SudokuPad (for the answer check, enter the absolute value of each digit)
Penpa (no answer check embedded, but has more flexible notation options)
Solution code: Row 9, with a "-" in front of the negative digits (e.g. -42403-31-2-1
Comments
on 21. November 2025, 07:05 by Nell Gwyn
I clarified the numeral system in the rules. The puzzle itself is unchanged.
on 20. November 2025, 20:08 by dkfan9
Great puzzle! Fun number system. My only critique would be asking for a clearer description of the number system, in the form of an example. It took me a bit of research to determine how a negative digit is handled, and to understand what is meant by "multiplied by 9". Web search didn't turn up results for balanced nonary system but I was able to extrapolate from balanced ternary.

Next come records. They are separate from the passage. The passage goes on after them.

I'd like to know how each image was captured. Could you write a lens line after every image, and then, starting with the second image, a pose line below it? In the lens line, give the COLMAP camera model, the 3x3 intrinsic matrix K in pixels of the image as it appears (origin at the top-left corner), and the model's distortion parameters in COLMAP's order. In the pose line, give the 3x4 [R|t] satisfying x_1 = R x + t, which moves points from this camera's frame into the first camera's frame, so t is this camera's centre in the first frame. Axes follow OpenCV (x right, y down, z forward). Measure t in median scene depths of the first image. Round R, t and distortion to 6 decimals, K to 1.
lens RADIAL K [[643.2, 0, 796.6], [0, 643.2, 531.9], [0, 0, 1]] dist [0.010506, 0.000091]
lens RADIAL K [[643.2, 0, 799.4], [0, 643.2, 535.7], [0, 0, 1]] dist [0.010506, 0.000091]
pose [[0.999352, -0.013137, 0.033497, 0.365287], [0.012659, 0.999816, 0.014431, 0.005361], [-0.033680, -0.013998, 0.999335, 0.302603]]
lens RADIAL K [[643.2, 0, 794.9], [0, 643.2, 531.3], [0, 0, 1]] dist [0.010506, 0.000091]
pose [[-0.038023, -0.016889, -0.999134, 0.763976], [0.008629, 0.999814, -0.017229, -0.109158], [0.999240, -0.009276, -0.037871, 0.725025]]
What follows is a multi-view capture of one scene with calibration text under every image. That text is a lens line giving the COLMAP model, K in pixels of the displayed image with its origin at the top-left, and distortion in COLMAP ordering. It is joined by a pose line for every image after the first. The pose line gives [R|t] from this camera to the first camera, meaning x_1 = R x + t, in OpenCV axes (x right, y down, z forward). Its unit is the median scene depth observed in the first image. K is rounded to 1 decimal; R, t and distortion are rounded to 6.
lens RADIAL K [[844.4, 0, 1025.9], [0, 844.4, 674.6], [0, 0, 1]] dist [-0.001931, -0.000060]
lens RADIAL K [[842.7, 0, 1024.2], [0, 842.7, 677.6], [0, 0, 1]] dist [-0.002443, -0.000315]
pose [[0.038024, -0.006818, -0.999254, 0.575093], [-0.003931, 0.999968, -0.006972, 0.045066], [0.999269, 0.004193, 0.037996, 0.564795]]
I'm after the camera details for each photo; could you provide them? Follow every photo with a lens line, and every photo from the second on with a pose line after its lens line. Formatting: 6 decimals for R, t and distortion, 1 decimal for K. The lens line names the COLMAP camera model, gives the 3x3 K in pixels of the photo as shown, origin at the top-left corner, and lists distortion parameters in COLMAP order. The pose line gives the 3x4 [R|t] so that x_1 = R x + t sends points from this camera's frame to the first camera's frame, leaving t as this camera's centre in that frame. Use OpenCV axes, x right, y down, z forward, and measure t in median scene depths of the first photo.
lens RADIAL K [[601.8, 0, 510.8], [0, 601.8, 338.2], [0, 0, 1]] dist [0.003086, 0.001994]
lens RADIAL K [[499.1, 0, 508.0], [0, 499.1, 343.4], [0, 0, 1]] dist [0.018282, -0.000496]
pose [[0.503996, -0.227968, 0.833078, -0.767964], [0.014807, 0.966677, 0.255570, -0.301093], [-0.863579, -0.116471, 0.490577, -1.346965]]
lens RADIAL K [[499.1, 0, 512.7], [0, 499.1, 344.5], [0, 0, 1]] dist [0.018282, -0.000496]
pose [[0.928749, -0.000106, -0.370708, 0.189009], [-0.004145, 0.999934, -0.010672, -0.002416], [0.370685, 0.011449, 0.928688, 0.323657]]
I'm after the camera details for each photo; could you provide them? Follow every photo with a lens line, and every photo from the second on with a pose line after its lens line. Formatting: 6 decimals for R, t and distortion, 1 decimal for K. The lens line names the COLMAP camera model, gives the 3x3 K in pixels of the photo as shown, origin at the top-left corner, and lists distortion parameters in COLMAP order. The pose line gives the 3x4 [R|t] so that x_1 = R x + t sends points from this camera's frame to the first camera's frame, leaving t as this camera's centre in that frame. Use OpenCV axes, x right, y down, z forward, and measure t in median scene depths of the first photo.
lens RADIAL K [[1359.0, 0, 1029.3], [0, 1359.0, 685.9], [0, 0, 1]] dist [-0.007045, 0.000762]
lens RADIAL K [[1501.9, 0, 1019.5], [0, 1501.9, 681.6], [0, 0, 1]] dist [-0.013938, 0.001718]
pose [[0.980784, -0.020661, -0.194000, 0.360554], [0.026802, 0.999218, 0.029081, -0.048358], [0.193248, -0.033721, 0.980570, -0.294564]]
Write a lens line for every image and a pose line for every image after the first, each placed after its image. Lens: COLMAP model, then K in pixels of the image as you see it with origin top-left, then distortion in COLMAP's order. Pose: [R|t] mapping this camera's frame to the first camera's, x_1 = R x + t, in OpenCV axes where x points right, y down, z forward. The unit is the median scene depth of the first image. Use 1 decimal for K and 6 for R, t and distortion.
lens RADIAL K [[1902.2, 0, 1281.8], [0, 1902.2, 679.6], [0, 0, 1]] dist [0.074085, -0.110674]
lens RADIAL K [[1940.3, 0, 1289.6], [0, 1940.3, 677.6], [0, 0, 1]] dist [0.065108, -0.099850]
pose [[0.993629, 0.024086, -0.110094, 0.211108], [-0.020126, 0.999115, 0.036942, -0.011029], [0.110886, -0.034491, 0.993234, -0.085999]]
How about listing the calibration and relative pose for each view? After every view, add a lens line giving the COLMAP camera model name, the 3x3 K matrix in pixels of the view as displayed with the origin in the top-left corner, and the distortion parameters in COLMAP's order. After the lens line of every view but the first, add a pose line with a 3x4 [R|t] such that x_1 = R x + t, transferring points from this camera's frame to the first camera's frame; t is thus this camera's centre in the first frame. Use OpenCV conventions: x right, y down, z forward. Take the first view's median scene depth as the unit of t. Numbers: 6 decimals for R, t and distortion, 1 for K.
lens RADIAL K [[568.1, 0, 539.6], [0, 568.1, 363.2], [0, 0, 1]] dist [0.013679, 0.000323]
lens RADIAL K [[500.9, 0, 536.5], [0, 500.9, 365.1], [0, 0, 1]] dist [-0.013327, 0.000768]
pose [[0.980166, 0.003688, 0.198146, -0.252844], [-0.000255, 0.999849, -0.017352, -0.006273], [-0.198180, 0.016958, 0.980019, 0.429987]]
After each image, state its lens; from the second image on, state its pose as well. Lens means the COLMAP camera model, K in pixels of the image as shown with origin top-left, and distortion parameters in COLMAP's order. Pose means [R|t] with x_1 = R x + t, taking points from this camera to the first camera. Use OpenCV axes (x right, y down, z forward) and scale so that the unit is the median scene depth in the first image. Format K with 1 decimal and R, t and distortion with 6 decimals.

But now I know, and I'm always happy to learn. For me, I would understand better if it was stated something like "the first digit is the "nines place" as opposed to the tens place in the standard decimal number system", and an example could be "2 -3 in bal nonary = 15 in decimal"
~~
It might be easier to clarify with "Just multiply the first digit by 9 and add the second digit." I'll do that. - Nell
on 19. November 2025, 20:28 by Manta-Ray
Great puzzle! On the face of it this looks really complicated but once you get into it the solve flows really nicely, thanks!
on 19. November 2025, 18:24 by ThePedallingPianist
Don't be put off by scary long words like "balanced nonary numeral system" - this is actually a very approachable, generously clued, and most importantly fun puzzle! Lovely idea :)